BEGIN Passage shown
# Where to live?



## SRM69 (Dec 17, 2013)

I am looking into apartments in Salcedo Village, Fort Bonifacio, Alabang, Ortigas or in a secure gated community close to these areas.

Any recommendations?
75,000-120,000 is my budget...

Cheers, Bill.


----------



## cvgtpc1 (Jul 28, 2012)

SRM69 said:


> Any recommendations?
> 
> 75,000-120,000 is my budget....


Move to Florida USA? Haha


----------



## cvgtpc1 (Jul 28, 2012)

cvgtpc1 said:


> Move to Florida USA? Haha


Bill,
Just saw your other post...good for you! Many people's dream to have a company post them in the PI.


----------



## SRM69 (Dec 17, 2013)

I work over there 6 months of the year anyway.


----------



## ALSI (Dec 18, 2013)

are you looking another option?

like purchasing one?

with your monthly rental fee you can purchase an apartment..


----------



## SRM69 (Dec 17, 2013)

Possibly why?


----------



## Cebu Citizen (Dec 13, 2013)

It was my understanding that foreigners are not legally able to actually purchase real estate in the Philippines. Is this incorrect information?

I have heard that if you are married, your Filipina spouse can buy the land in her name and then both the spouse and foreigner can build a house and make improvements on the land but that the foreigner cannot actually purchase or own the property.


Can someone shed some light on this?


----------



## Asian Spirit (Mar 1, 2010)

Cebu Citizen said:


> It was my understanding that foreigners are not legally able to actually purchase real estate in the Philippines. Is this incorrect information?
> 
> I have heard that if you are married, your Filipina spouse can buy the land in her name and then both the spouse and foreigner can build a house and make improvements on the land but that the foreigner cannot actually purchase or own the property.
> 
> ...


That is correct, you can not own land here. however you may own a condo or home. Just not the land that it sits on.

You can buy the land in your wife's name or any Filipino citizen. However, doing so puts you in an extreme disadvantage if the marriage/relationship fails.
END Passage shown
_Work instructions_:
a. In the forum thread, what does Asian Spirit say a foreigner may own in the Philippines?
b. Please retype a section of the forum thread, starting at the words "## Cebu Citizen" and ending after "light on this?".
BEGIN Data shown
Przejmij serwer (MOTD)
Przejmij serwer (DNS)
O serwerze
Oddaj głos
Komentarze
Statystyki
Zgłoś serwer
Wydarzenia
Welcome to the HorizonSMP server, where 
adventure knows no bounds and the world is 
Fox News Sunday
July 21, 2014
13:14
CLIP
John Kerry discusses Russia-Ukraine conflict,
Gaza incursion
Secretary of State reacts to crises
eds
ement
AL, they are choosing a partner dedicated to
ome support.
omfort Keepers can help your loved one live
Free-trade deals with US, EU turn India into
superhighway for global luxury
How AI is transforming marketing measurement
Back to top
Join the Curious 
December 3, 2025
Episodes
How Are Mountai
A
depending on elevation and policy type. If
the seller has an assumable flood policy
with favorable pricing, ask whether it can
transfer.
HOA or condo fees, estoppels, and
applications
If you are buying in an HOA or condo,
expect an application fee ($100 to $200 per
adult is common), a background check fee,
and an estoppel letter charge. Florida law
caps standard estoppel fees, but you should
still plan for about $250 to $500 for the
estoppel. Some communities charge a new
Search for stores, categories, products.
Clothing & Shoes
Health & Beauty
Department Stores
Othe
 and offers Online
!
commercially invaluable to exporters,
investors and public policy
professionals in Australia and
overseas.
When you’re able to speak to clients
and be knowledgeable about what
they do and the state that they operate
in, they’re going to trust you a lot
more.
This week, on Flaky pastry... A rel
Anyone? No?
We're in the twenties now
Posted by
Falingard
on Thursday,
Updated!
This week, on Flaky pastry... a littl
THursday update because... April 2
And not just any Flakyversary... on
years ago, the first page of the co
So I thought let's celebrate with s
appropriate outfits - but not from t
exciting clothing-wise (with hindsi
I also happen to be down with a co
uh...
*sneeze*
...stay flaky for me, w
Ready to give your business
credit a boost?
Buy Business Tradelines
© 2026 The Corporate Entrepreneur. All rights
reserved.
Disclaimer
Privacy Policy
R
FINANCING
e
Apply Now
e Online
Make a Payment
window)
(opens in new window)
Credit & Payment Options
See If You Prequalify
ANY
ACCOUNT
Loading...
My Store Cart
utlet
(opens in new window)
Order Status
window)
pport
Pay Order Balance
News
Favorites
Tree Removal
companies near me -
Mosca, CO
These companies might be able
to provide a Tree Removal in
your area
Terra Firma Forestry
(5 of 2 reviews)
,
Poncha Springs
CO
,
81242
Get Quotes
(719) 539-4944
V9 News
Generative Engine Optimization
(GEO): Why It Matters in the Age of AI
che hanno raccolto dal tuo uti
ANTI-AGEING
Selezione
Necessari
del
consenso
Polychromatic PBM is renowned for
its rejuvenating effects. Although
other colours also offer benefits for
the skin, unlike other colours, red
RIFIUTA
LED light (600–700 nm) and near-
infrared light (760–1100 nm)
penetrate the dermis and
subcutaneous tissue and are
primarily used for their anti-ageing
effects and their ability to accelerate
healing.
END Data shown
_Written answers_:
a. A condo or home, but not the land it sits on.

b.
## Cebu Citizen (Dec 13, 2013)

It was my understanding that foreigners are not legally able to actually purchase real estate in the Philippines. Is this incorrect information?

I have heard that if you are married, your Filipina spouse can buy the land in her name and then both the spouse and foreigner can build a house and make improvements on the land but that the foreigner cannot actually purchase or own the property.


Can someone shed some light on this?